Saturday, April 5, 2014

Martin Luther King ve Hayali!









 


“Vicdanların Kimliklere Yenik Düştüğü Bir Ülkede Kimse Özgür Değildir..”     (*)


1 aralık 1955 Cuma günü, Alabama’nın Montgomery şehrinde, siyah terzi bir kadın, şehir fuarındaki işinden akşam 6’da çıktı. Çok yorgundu ve bir an önce evine ulaşmak istiyordu. Otobüsün ortasındaki ‘değişken’ statülü koltuklardan birine oturdu. Yasalara göre ilk 10 sıra beyazlarındı. Siyahlar ise en arka bölümde yolculuk etmek zorundaydılar. Ortadaki değişken statülü koltuklarsa beyazların sıraları doluncaya kadar siyahların da oturabilecekleri koltuklardı. Beyaz sıralar dolduğunda ya da şoför gerekli gördüğünde siyahlar bu koltukları boşaltmak zorundaydılar. Eğer arkada da yer yoksa otobüsten inmeleri gerekiyordu.

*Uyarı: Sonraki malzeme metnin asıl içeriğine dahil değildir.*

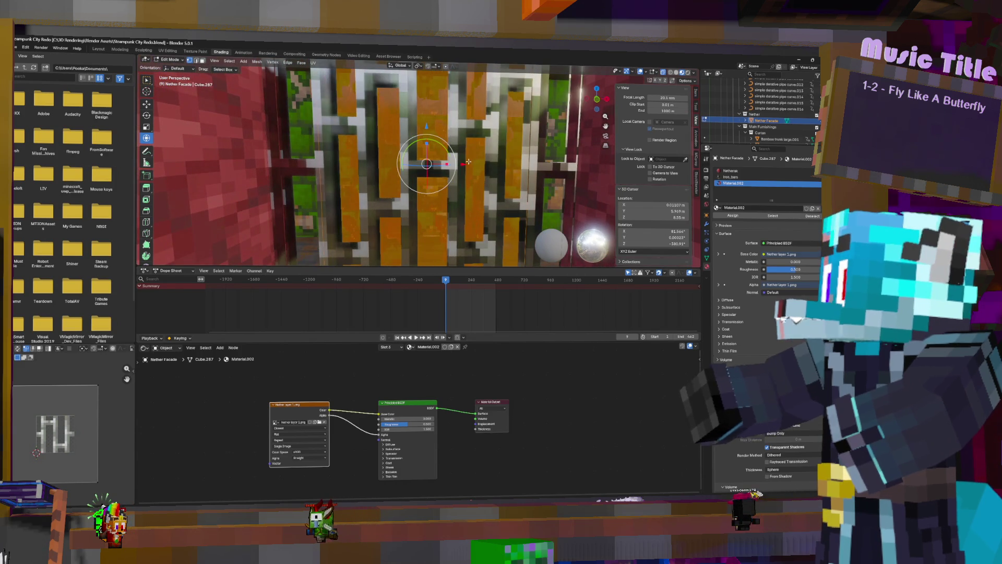
{"action": "left_click", "coordinate": [685, 81]}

Birkaç durak sonra otobüsün beyazlara ayrılan kısmı dolup 4 beyaz yolcu ayakta kalınca şoför değişken koltuklarda oturan 4 siyah yolcudan yerlerini boşaltmalarını istedi. 3 erkek siyah yolcu itirazsız arka tarafa geçti. Ancak adı Rosa Parks olan kadın, artık iyice yorulmuş bir insana özgü kayıtsızlıkla hiç hesapsız hiç plansız o anda yerinden kalkmayı reddetti. Şoför otobüsü durdurdu ve polis çağırdı. O güne kadar tek bir anında bile politika düşünmemiş, evine birkaç kuruş götürmekten başka derdi olmayan emekçi Rosa Parks tutuklandı. Haber şehir sakinleri arasında hızla yayıldı. Siyahlar ve insan hakları savunucuları nasıl bir tavır alacaklarını tartıştılar. Pazar günü bir kilisede ortaya çıkan otobüs boykotu fikri benimsendi. 





Rosa Parks’ın tutukluluğunun üçüncü gününde insan hakları tarihine ‘Montgomery Otobüs Boykotu’ adıyla geçen görkemli eylem başladı. Kırmak yoktu, dökmek yoktu, yakmak yoktu… Yeryüzünde vicdanı olan herkesin yüreğine dokunacak sessiz ve insani bir direnişti bu!.. Tıpkı ülkemizde gerçekleşen gezi eylemlerinin ardından, Erdem Gündüz’ün başlattığı ‘duran adam’ eylemleri gibi!.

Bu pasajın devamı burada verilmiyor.